Beyond the immediate hit to banks, the biggest fear is that of contagion -- a difficult-to-predict chain reaction that could roil markets and make it harder for other indebted countries to cope with their debts, with the result being higher borrowing costs for eurozone countries.
Some even say the end of that road could be one or more of the weakest euro members -- such as Greece -- leaving the shared currency, though the political will to prevent that remains strong.
Some are comparing a Greek default to the collapse of U.S. investment bank Lehman Brothers in September, 2008, which triggered the most severe phase of the world financial crisis, freezing credit markets and leading to a slump in global trade.
It's not clear a Greek default would be that sweeping, but economists say that like Lehman's collapse, its damage could be greater than expected.
"The risk of a 'Lehman moment' for the eurozone is increasing," says Neil MacKinnon, analyst at VTB Capital. "The nature of the eurozone debt and banking crisis is similar to previous financial crises in modern times because of the inter-connectedness between the banking sectors and government debt."
Now last time I checked, Greece (the country, some $330 billion in GDP) was only about half the size of Lehman Brothers (the company, some $600 billion in assets) was when it fell. But the problem, as it was with Lehman, is counterparties.
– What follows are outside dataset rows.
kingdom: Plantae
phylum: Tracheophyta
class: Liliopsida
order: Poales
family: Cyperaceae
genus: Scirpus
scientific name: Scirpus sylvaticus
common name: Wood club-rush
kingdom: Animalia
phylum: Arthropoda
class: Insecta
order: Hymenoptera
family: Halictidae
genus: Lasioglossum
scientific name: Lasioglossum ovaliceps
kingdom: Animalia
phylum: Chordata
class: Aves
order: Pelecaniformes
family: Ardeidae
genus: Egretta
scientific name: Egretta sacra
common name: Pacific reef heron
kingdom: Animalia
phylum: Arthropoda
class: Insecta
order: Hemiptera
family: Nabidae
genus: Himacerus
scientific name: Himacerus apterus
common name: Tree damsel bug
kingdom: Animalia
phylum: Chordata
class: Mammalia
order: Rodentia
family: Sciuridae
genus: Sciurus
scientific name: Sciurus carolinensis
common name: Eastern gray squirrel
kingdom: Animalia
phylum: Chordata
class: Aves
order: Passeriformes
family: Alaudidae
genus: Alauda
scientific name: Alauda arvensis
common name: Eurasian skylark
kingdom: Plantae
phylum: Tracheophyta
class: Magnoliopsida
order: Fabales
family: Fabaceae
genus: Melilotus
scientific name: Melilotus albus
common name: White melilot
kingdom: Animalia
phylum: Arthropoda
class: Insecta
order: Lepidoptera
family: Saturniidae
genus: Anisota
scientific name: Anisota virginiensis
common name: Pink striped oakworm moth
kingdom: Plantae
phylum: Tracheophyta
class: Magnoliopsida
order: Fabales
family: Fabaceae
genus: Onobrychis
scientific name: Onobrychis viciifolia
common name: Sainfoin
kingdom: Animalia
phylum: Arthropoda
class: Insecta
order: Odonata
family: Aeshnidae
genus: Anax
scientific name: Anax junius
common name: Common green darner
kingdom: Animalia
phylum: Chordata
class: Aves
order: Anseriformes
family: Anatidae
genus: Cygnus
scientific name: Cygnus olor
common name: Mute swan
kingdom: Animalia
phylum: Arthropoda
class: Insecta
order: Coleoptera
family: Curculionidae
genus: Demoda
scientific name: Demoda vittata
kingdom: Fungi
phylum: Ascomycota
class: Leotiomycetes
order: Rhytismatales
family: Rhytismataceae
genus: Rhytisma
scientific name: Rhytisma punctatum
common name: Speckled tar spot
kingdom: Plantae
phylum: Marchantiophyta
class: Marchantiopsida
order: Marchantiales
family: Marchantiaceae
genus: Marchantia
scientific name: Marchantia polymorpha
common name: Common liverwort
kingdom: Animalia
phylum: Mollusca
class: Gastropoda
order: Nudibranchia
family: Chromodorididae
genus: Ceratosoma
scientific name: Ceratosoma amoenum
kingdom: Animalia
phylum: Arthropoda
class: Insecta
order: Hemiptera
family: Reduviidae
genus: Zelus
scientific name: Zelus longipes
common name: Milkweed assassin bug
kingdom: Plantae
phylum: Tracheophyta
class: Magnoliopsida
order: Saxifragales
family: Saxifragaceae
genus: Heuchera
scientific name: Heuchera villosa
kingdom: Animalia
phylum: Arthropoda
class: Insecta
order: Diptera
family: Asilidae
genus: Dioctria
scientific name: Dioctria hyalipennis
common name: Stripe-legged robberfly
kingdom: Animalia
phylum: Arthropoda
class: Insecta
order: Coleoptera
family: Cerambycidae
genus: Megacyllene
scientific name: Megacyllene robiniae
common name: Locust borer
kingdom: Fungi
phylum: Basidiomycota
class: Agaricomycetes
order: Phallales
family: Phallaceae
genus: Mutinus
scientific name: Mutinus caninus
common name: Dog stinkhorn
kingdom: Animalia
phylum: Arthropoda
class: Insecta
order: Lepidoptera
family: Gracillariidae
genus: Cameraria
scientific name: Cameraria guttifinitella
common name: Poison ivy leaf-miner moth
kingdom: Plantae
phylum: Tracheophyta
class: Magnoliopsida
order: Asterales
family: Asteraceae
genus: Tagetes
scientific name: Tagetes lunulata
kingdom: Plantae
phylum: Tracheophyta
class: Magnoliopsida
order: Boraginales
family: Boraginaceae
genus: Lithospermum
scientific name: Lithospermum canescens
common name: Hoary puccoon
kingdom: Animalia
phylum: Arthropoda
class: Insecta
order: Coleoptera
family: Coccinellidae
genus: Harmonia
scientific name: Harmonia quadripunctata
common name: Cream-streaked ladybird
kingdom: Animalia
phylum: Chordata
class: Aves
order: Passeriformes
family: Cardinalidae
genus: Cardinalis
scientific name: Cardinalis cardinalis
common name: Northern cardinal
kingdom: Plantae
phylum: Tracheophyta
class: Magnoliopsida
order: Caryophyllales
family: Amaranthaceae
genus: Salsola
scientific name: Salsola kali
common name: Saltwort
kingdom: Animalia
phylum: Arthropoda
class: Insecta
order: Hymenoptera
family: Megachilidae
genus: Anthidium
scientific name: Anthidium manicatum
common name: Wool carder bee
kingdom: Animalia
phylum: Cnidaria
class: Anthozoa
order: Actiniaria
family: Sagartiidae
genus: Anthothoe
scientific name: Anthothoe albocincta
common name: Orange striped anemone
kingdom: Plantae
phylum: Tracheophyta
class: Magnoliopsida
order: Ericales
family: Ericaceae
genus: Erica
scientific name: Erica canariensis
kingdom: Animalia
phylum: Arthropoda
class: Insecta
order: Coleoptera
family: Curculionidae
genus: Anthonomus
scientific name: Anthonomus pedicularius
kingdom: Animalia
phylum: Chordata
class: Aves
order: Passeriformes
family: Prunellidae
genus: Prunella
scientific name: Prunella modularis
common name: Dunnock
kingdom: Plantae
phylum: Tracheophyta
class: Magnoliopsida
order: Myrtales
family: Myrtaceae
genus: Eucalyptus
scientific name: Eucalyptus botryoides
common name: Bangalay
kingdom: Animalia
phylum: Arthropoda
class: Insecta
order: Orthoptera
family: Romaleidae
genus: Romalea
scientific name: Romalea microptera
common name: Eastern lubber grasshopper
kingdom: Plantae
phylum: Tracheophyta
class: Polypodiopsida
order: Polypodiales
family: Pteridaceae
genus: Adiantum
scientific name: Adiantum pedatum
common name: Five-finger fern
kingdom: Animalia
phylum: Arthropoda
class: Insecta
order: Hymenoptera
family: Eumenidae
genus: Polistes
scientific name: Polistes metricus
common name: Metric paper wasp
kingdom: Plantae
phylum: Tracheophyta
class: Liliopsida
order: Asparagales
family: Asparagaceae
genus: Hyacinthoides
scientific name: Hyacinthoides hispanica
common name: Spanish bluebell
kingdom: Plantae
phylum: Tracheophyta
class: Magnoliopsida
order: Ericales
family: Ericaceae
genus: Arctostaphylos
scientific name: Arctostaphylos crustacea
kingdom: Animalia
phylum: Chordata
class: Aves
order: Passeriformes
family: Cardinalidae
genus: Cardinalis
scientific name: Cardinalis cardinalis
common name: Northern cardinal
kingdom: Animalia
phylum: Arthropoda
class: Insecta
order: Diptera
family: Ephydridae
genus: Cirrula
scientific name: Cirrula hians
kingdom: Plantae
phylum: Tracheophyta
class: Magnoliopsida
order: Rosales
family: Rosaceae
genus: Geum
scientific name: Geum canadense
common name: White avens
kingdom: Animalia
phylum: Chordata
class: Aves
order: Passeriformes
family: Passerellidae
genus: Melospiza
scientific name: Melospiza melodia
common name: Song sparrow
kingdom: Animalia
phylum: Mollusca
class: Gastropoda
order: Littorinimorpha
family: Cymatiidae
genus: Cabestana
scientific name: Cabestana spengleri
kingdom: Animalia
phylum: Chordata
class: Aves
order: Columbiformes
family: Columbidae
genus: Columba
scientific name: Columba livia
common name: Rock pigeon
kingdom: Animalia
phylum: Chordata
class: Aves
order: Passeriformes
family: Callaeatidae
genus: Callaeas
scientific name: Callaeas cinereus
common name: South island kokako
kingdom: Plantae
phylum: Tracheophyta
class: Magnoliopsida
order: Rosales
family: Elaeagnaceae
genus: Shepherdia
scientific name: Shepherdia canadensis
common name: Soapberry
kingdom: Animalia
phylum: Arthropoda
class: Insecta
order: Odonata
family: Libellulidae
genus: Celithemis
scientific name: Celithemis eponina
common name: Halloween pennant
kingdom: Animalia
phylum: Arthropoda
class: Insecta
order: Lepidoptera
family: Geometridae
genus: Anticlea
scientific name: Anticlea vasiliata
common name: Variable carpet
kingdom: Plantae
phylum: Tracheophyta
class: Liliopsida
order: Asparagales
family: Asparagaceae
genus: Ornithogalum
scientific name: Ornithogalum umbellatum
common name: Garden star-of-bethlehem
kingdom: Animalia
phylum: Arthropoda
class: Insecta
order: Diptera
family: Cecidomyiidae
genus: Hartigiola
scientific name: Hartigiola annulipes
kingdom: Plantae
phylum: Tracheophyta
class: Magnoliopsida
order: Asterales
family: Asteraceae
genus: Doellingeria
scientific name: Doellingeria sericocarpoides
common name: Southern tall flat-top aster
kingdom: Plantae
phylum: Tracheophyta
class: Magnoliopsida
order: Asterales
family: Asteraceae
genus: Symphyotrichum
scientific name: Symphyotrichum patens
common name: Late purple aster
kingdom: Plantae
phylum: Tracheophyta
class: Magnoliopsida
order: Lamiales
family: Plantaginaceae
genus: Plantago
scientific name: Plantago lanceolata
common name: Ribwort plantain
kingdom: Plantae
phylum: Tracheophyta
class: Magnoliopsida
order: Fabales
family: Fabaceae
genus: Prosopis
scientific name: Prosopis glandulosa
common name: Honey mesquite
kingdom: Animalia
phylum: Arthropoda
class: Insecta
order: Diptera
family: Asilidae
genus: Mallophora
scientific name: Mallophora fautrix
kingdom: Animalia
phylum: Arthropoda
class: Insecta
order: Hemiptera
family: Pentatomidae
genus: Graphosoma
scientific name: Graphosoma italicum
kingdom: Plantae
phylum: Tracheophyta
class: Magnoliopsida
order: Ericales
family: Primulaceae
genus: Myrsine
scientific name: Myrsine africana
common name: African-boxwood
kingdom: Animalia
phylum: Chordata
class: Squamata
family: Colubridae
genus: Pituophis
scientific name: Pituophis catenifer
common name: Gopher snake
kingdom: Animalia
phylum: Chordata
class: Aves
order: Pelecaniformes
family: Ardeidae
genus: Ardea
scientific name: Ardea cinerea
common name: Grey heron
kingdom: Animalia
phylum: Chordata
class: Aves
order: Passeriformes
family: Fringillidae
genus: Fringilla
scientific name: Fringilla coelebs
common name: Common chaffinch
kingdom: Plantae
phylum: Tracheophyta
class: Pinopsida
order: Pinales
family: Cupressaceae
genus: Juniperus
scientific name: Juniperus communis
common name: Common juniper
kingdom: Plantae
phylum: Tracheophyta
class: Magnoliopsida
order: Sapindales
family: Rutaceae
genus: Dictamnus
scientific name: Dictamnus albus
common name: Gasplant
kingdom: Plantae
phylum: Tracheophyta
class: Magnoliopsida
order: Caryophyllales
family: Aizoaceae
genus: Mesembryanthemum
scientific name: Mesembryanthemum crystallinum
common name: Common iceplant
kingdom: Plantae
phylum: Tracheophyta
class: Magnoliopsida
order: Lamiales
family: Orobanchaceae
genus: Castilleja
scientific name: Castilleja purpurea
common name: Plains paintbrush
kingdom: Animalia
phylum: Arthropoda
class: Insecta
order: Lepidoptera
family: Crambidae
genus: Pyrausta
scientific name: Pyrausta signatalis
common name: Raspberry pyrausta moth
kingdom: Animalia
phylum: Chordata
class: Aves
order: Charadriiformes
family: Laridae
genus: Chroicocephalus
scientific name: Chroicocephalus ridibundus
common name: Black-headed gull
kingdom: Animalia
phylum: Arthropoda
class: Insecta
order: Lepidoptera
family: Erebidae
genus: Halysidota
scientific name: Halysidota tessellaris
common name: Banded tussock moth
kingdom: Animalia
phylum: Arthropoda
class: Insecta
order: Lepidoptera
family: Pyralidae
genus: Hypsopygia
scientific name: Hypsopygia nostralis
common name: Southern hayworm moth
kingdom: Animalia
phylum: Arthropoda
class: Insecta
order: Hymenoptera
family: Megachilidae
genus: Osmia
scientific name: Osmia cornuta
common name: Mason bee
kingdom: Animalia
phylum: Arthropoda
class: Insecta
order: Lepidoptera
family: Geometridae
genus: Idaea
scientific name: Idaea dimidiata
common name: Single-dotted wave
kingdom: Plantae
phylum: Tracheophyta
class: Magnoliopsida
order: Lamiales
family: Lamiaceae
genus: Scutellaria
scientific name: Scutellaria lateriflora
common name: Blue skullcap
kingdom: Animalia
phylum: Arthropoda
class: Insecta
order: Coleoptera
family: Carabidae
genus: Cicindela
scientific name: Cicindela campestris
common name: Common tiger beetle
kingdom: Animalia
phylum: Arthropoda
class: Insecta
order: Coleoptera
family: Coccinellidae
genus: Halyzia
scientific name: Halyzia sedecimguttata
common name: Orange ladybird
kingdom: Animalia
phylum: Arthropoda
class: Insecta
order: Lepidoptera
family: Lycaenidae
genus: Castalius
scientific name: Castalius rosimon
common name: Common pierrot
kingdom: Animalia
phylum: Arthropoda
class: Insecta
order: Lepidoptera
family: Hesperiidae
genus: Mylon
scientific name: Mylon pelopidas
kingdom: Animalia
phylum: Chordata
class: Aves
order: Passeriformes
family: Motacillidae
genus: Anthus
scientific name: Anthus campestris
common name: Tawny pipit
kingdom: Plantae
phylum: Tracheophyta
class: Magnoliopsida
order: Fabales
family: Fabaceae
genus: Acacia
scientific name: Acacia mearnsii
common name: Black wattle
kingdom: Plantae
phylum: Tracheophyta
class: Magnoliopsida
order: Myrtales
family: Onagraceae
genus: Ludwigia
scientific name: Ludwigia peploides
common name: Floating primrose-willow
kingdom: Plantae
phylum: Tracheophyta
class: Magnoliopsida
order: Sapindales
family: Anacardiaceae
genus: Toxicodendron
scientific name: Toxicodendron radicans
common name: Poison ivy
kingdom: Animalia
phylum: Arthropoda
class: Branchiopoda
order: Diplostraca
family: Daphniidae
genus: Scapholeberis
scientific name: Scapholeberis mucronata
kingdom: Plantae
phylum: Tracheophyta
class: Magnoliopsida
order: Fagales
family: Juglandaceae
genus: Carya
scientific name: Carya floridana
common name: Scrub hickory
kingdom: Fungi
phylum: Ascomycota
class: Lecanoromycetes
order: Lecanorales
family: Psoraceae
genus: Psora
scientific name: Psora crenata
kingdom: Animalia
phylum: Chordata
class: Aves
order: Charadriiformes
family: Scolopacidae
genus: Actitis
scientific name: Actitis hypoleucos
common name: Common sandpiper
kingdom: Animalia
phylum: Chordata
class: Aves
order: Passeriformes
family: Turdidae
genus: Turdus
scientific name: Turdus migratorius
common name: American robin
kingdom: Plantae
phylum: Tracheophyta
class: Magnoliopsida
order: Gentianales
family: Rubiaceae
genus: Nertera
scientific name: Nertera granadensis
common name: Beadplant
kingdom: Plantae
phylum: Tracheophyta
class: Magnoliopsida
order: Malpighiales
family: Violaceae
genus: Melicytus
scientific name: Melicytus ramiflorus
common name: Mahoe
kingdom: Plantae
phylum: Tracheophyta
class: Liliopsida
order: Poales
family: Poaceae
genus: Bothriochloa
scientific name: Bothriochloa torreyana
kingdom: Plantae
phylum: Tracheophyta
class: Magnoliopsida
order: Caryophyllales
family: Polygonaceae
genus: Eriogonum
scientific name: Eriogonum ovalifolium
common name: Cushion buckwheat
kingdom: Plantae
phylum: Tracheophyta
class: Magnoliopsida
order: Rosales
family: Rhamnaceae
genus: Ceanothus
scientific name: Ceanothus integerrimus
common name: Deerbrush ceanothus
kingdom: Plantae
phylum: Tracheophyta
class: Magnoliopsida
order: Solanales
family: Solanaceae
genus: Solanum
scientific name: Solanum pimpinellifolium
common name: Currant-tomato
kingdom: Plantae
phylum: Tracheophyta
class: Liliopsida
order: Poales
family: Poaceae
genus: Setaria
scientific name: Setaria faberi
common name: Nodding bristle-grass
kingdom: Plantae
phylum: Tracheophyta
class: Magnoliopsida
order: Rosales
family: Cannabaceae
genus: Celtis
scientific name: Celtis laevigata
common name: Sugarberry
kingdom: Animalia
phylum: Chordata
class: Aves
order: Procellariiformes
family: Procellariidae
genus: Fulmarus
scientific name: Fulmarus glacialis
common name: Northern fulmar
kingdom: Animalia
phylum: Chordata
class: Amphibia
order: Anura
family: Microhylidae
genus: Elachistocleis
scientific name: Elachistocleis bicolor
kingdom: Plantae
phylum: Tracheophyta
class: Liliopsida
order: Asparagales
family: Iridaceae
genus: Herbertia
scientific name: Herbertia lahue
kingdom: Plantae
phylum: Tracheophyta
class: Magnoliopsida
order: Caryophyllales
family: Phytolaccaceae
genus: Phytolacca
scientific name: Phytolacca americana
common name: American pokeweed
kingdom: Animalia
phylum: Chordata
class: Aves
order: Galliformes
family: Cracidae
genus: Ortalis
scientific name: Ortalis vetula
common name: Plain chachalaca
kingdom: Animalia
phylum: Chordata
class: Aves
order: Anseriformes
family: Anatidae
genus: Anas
A whole mess of European banks own Greek bonds right now, and Greek bonds are getting to the "completely worthless" stage of the game. Greek 2-year rates are now above 30%. the equivalent of big red AWOOOGA "Nigerian email scam" klaxons. Imagine how bad your credit would have to be to get a 30% interest rate on a credit card, and you see the kind of trouble Greece is in.
The bottom line is that the fate of the Greek government will be decided in the next several days, perhaps as soon as Sunday. If the Greek vote to accept the EU's bailout terms fails, then literally all bets are off as to what will happen.
I've been chasing the Greek Fire story for over a year now, and it's looking like things about to go up in a towering inferno very very soon. Iceland defaulted on $85 billion three years ago, and they're back in the game now. But an Iceland style default plan may not work on Greece.
“People should be careful when it comes to drawing comparisons between Iceland on the one hand, and Greece, Portugal, Spain and Ireland on the other,” Finance Minister Steingrimur J. Sigfusson said in an interview in Reykjavik. “Iceland didn’t have the ability to save the banks. Trying to rewrite the events that led to that eventuality as some sort of an export product is irresponsible.”
Iceland’s success in rebuilding its economy has been contrasted with the plight of euro member Ireland by economists including Nobel laureate Paul Krugman. Ireland, where most bank debt has been protected by a state guarantee since 2008, would have been better off using Iceland’s “bankrupting yourself to recovery” model, Krugman argued in a Nov. 24 New York Times column. Sigfusson says the advice could be dangerous, as European leaders try to agree on how investors share the cost of a second Greek rescue.
Then again...it might work. The sure losers will be the European banks of course...but how much damage will they do as they thrash about on fire?